I would smile a little at the sight.

I might notice you long before you could ever notice me. We could have met a lot of times before you could even notice my existence.

And then I would probably need a ton of courage before I could even strike up a conversation.

Maybe I would never strike up a conversation.

Maybe I will.

Maybe if I saw you the fourth time, I would finally have the courage to ask a silly question like, 'What time is it?' or I could try to talk about the weather, or I could straight up say, I like you.

Maybe I would smile, maybe you would smile back.

I don't know how love stories start, but maybe ours wouldn't be any different, or maybe it would.

Nothing in my world is conventional. I am not afraid of extraordinary.

If I ever got so lucky, and you noticed my fluttering heart, I wonder how do you want to be loved?

Would you like letters and daffodils?

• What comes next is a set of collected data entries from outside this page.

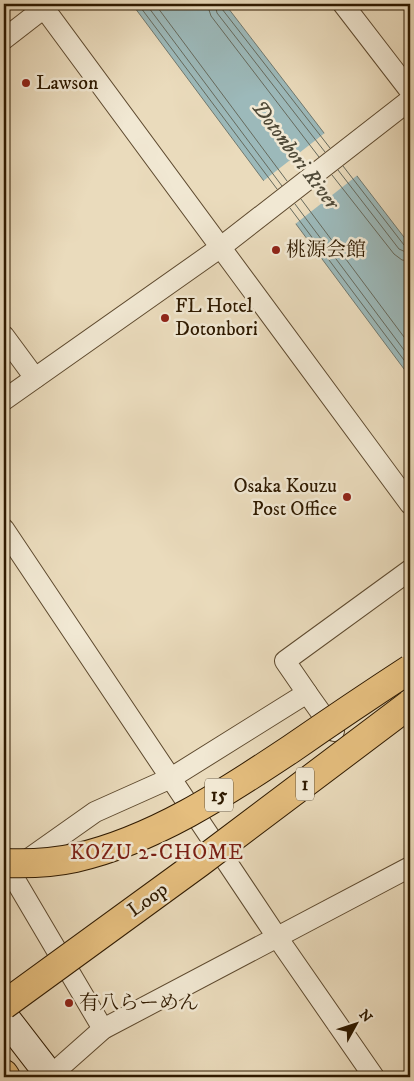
<svg xmlns="http://www.w3.org/2000/svg" width="414" height="1081" viewBox="0 0 414 1081" font-family="'IM FELL DW Pica','Noto Serif JP',serif">
<style>
.water{fill:#9cb9ba;stroke:#707970}
.pier{fill:#eadbbc}
.lines{fill:none;stroke-linecap:round;stroke-linejoin:round}
.shore{stroke:#666a5d;stroke-width:1}
.street-casing{stroke:#5e4a2f;stroke-width:22}
.secondary-casing{stroke:#2f1a00;stroke-width:30}
.highway-casing{stroke:#2f1a00;stroke-width:30}
.street{stroke:#f1e8d3;stroke-width:20}
.secondary{stroke:#f1e8d3;stroke-width:28}
.highway{stroke:#e5be7e;stroke-width:28}
.highway-bridge-casing{stroke:#2f1a00;stroke-width:30;stroke-linecap:butt}
.highway-bridge{stroke:#e5be7e;stroke-width:28}
.poi-dot{fill:#8f2418;stroke:#f1e8d3;stroke-width:2}
.labels{text-anchor:middle;dominant-baseline:central;stroke-width:5;stroke-linejoin:round;paint-order:stroke}
.shield{fill:#f1e8d3;stroke:#69583f;stroke-width:1}
.shield-label{font-size:19px;font-weight:bold;fill:#2f1a00}
.poi-label{font-size:20px;fill:#2f1a00;stroke:#f1e8d3;text-anchor:start}
.street-label{font-size:20px;fill:#2f1a00;stroke:#f1e8d3}
.water-label{font-size:21px;font-style:italic;fill:#504a38;stroke:#f1e8d3}
.neighbourhood-label{font-size:21px;letter-spacing:1px;fill:#7a1f14;stroke:#f1e8d3}
</style>
<rect width="100%" height="100%" fill="#eadbbc"/>
<filter id="stains"><feTurbulence type="fractalNoise" baseFrequency=".004" numOctaves="4"/><feColorMatrix values="0 0 0 0 .2 0 0 0 0 .09 0 0 0 0 .02 0 0 0 .5 -.17"/></filter>
<radialGradient id="worn" r=".72"><stop offset=".6" stop-color="#630" stop-opacity="0"/><stop offset="1" stop-color="#630" stop-opacity=".3"/></radialGradient>
<path class="water" d="M132,4H225L410,245V377Z"/>
<path class="pier" d="M326,132L359,174L294,225L262,182Z"/>
<g class="lines">
<g class="shore">
<path d="M138,4L277,189"/>
<path d="M146,4L282,186"/>
<path d="M155,4L287,181"/>
<path d="M207,4L211,16L319,157"/>
<path d="M215,4L217,13L325,152"/>
<path d="M221,4L222,9L330,148"/>
<path d="M343,166L404,245L410,247"/>
<path d="M338,170L399,249L410,254"/>
<path d="M332,175L394,254L402,260L410,261"/>
<path d="M301,199L410,345"/>
<path d="M295,204L410,358"/>
<path d="M290,208L410,368"/>
</g>
<defs>
<g id="street">
<path d="M41,4L410,504"/>
<path d="M343,4L410,91"/>
<path d="M4,39L44,8"/>
<path d="M4,336L35,378"/>
<path d="M4,400L221,247L410,100"/>
<path d="M4,529L277,937L374,1077"/>
<path d="M307,693L334,731"/>
<path d="M4,861L103,1029"/>
<path d="M20,865L95,812L171,778L307,693L285,661L410,570"/>
<path d="M50,1076L103,1029L410,867"/>
</g>
<path id="secondary" d="M4,1016L51,1077"/>
<path id="highway" d="M4,1074L6,1077"/>
</defs>
<use href="#street" class="street-casing"/>
<use href="#secondary" class="secondary-casing"/>
<use href="#highway" class="highway-casing"/>
<use href="#street" class="street"/>
<use href="#secondary" class="secondary"/>
<use href="#highway" class="highway"/>
<defs>
<g id="highway-bridge">
<path d="M4,863C28,864 52,863 75,858C154,840 225,793 291,749C330,722 370,695 410,669"/>
<path d="M4,1005L199,863L410,704"/>
</g>
</defs>
<use href="#highway-bridge" class="highway-bridge-casing"/>
<use href="#highway-bridge" class="highway-bridge"/>
</g>
<g class="poi-dot">
<circle cx="26" cy="83" r="5"/>
<circle cx="276" cy="250" r="5"/>
<circle cx="165" cy="318" r="5"/>
<circle cx="347" cy="497" r="5"/>
<circle cx="69" cy="1003" r="5"/>
</g>
<g class="labels">
<g class="shield">
<rect x="296" y="767.5" width="18" height="33" rx="4"/>
<rect x="205" y="778.5" width="28" height="33" rx="4"/>
</g>
<g class="shield-label">
<text x="305" y="784">1</text>
<text x="219" y="795">15</text>
</g>
<g class="poi-label">
<text x="36" y="83">Lawson</text>
<text x="286" y="250">桃源会館</text>
<text x="175" y="306">FL Hotel<tspan x="175" dy="23">Dotonbori</tspan></text>
<text x="337" y="486" text-anchor="end">Osaka Kouzu<tspan x="337" dy="23">Post Office</tspan></text>
<text x="79" y="1003">有八らーめん</text>
</g>
<g class="street-label">
<text transform="translate(148 900) rotate(-36)">Loop</text>
</g>
<g class="water-label">
<text transform="translate(295 155) rotate(53)">Dotonbori River</text>
</g>
<g class="neighbourhood-label">
<text x="157" y="853">KOZU 2-CHOME</text>
</g>
</g>
<rect width="414" height="1081" fill="none" stroke="#eadbbc" stroke-width="20"/>
<rect x="5" y="5" width="404" height="1071" fill="none" stroke="#2f1a00" stroke-width="2.5"/>
<rect x="10" y="10" width="394" height="1061" fill="none" stroke="#2f1a00"/>
<g transform="translate(356 1024) rotate(50)" stroke="#f1e8d3" stroke-width="4" paint-order="stroke">
<path d="M0-4L9 19L0 12L-9 19Z" fill="#2f1a00"/>
<text y="-8" font-size="14" font-weight="bold" text-anchor="middle" fill="#2f1a00">N</text>
</g>
<rect width="100%" height="100%" filter="url(#stains)"/>
<rect width="100%" height="100%" fill="url(#worn)"/>
</svg>
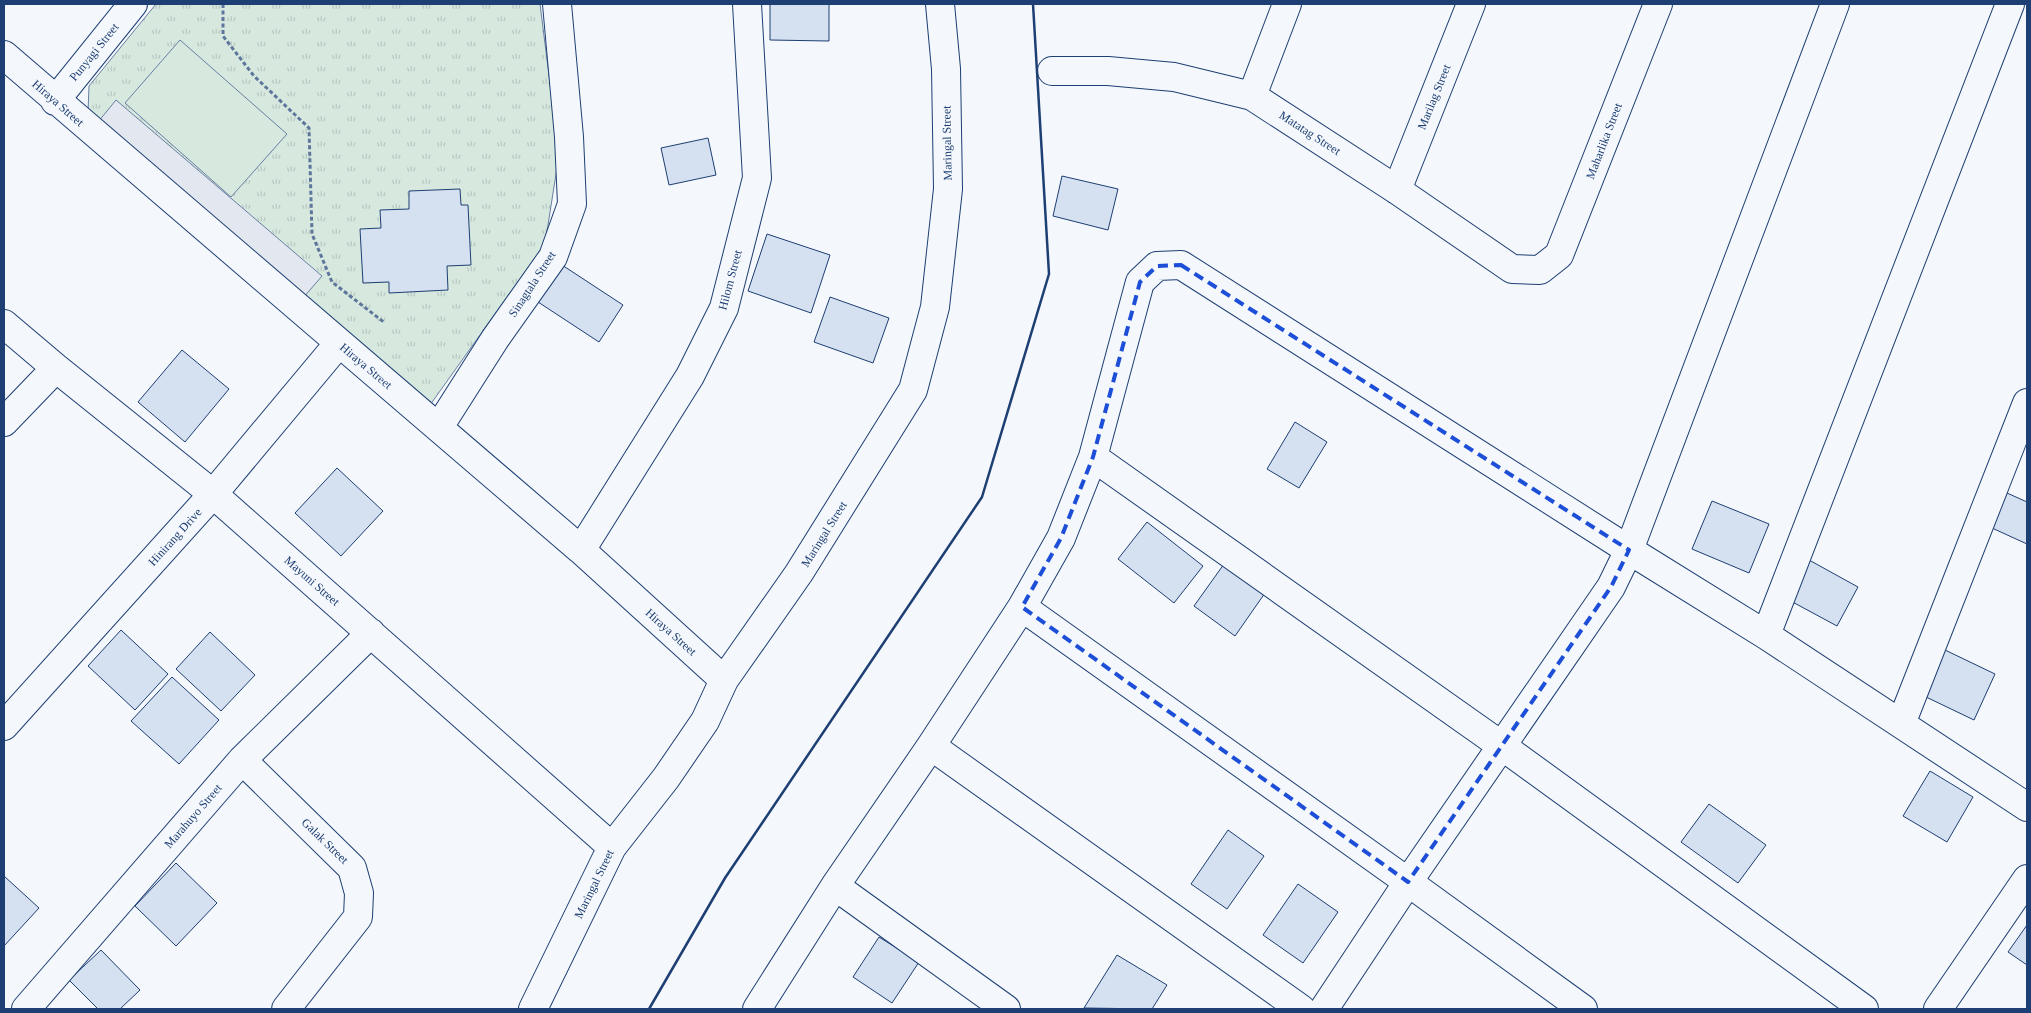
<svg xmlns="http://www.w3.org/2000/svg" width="2031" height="1013" viewBox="0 0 2031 1013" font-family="Georgia,serif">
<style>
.park{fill:url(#park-tufts);stroke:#687fa3}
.pitch{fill:#d7e8df;stroke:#687fa3}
.parking{fill:#e3e8f0;stroke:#687fa3}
.building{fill:#d5e0f0;stroke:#1d3f73}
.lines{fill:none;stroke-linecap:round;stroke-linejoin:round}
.minor-casing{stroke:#1d3f73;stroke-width:30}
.path{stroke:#5e769c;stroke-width:3;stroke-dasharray:4 2.5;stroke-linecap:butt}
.minor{stroke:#f4f7fb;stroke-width:28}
.wall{stroke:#1d3f73;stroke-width:2.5}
.marked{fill:none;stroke:#1d4ed8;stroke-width:4;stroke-dasharray:10 6;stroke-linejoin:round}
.labels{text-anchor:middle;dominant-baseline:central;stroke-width:4;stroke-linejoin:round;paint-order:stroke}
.street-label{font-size:12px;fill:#1d3f73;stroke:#f4f7fb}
</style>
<defs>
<pattern id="park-tufts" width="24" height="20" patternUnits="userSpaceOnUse" patternTransform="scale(1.25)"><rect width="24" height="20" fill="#d7e8df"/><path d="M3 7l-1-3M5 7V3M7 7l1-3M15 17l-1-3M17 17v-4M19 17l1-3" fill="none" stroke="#b8c8c3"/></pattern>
</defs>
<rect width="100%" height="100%" fill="#f4f7fb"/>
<!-- park -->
<path class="park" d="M 156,4 L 540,4 L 559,155 L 545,244 L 430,405 L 88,112 L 89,86 Z"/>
<!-- pitch -->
<path class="pitch" d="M 180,40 L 287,134 L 231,197 L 125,103 Z"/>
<!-- parking -->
<path class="parking" d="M 116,100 L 322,276 L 303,298 L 98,122 Z"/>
<!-- building -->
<path class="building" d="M 770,4 L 829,4 L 829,41 L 770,40 Z
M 708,138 L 716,175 L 669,185 L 661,148 Z
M 1062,176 L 1118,189 L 1108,230 L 1053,216 Z
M 460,189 L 461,205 L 468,205 L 471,265 L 447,266 L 448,290 L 389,293 L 389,282 L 363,283 L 360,229 L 381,228 L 380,210 L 409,209 L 409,191 Z
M 767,234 L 830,255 L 811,313 L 748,291 Z
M 562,265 L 623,305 L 599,342 L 538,302 Z
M 830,297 L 889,318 L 873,363 L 814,342 Z
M 182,350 L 229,389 L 185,442 L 138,402 Z
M 1295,422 L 1327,442 L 1299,488 L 1267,469 Z
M 337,468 L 383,511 L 341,556 L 295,513 Z
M 2007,493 L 2027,502 L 2027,544 L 1992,528 Z
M 1712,501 L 1769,524 L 1749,573 L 1692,549 Z
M 1147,522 L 1203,566 L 1174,603 L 1118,559 Z
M 1809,560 L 1858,587 L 1837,626 L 1787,599 Z
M 1224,564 L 1265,593 L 1235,636 L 1194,606 Z
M 121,630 L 168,674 L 135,710 L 88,666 Z
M 210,632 L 255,675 L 221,711 L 176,669 Z
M 1945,650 L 1995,674 L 1974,720 L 1924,696 Z
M 172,677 L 219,720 L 179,764 L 131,721 Z
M 1930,771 L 1973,797 L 1947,842 L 1903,816 Z
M 1709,804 L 1766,845 L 1738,883 L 1681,842 Z
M 1228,830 L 1264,856 L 1227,909 L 1191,884 Z
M 176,863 L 217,903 L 176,946 L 135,906 Z
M 4,876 L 39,908 L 4,946 Z
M 1298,884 L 1338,912 L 1303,963 L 1263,935 Z
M 2027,925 L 2027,965 L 2008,952 Z
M 879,937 L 919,962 L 892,1003 L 853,977 Z
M 101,950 L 140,990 L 120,1009 L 98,1009 L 69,980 Z
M 1117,955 L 1167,985 L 1152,1009 L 1084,1008 Z"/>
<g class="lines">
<defs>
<path id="minor" d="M 4,55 L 581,550 L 724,680
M 1052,71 L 1108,71 L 1174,77 L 1252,96 L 1397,190 L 1512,269 L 1540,270 L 1559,255 L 1658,4
M 1252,96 L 1287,4
M 55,101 L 133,4
M 1397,190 L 1471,4
M 4,324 L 56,368 L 213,494 L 612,847
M 4,422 L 56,368
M 439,427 L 495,339 L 553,257 L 572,204 L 569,137 L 557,4
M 1093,457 L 1502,746 L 1864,1009
M 581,550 L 690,376 L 724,308 L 757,178 L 747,4
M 1022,607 L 1408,882 L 1583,1009
M 1766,635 L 2010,4
M 1901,724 L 2027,403
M 4,726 L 213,494 L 339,343
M 931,746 L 1301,1009
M 242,760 L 352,868 L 359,893 L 358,917 L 286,1009
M 835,886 L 1006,1009
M 26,1009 L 242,760 L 371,633
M 533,1009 L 612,847 L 666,778 L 705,721 L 724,680 L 799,573 L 913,390 L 935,307 L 948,189 L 946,69 L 940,4
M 757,1009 L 835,886 L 931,746 L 1022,607 L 1061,538 L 1093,457 L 1140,282 L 1157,266 L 1181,265 L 1629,550 L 1766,635 L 2027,807
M 1324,1009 L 1408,882 L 1611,587 L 1629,550 L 1835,4
M 1938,1009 L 2027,879"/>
</defs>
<!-- minor casing -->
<use href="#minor" class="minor-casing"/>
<!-- path -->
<path class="path" d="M 223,4 L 223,36 L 254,76 L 309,128 L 312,234 L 332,282 L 385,323"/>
<!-- minor -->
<use href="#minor" class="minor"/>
<!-- wall -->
<path class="wall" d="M 649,1009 L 725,878 L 982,497 L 1049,274 L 1033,4"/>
</g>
<!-- marked area -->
<path class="marked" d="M 1181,265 L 1629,550 L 1611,587 L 1408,882 L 1022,607 L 1061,538 L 1093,457 L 1140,282 L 1157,266 Z"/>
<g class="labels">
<!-- street labels -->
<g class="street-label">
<text transform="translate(94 52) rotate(-51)">Punyagi Street</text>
<text transform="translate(1434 97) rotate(-68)">Marilag Street</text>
<text transform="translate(58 103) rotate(41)">Hiraya Street</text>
<text transform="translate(1310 133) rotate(33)">Matatag Street</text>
<text transform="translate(1604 141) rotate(-69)">Maharlika Street</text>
<text transform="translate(947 143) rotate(-91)">Maringal Street</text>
<text transform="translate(730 280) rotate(-75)">Hilom Street</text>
<text transform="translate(532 284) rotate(-57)">Sinagtala Street</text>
<text transform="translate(366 366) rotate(40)">Hiraya Street</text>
<text transform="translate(824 534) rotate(-58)">Maringal Street</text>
<text transform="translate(175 537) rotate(-48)">Hinirang Drive</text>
<text transform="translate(312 581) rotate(41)">Mayuni Street</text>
<text transform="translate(671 632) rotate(42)">Hiraya Street</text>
<text transform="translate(193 816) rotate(-49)">Marahuyo Street</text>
<text transform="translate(325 841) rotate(44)">Galak Street</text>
<text transform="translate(594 884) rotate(-64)">Maringal Street</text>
</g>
</g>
<!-- border -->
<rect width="2031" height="1013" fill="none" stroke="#1d3f73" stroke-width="10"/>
</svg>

Would you like picnics and seaside date nights? Would you like a love song and a poem? Would you like movies and rock songs? Would you like concerts and sunsets? Would you like sex and strawberries?

Would you like someone to adore your entirety? Would you like someone to touch you like you're the most precious being ever created? Would you like someone to love you the way you're supposed to be loved? Would you like someone to write about how your eyes squint when you're angry or how your lips quiver when you're about to cry? Would you like to be embedded in an artwork, a novel, a mathematical equation, logic, and a wistful heart? Would you like to be etched in a notebook, scratched by my nails, and woven in my soul? Would you like to be under me or on top of me, writhing in pleasure and pain?

These are all mere assumptions. I would never confine you in a box when you could be anything you want to be. I would never fit you in concepts or see you in black and white. I would admire your individuality. I will encourage it and let it grow exponentially.

I could only love you so much because I can only give the love I know how to give. I could hurt you, way more deeply than I thought I could ever do. I'm not perfect. I want to be loved too. I won't settle for a love that is only half-meant. Where I would only be given a fraction of something, affirmations with no meaning and love with no action. I want love. Your love.

I haven't met you yet, or maybe I have. I'm excited about getting to know you more. Let me go ahead and save you a seat.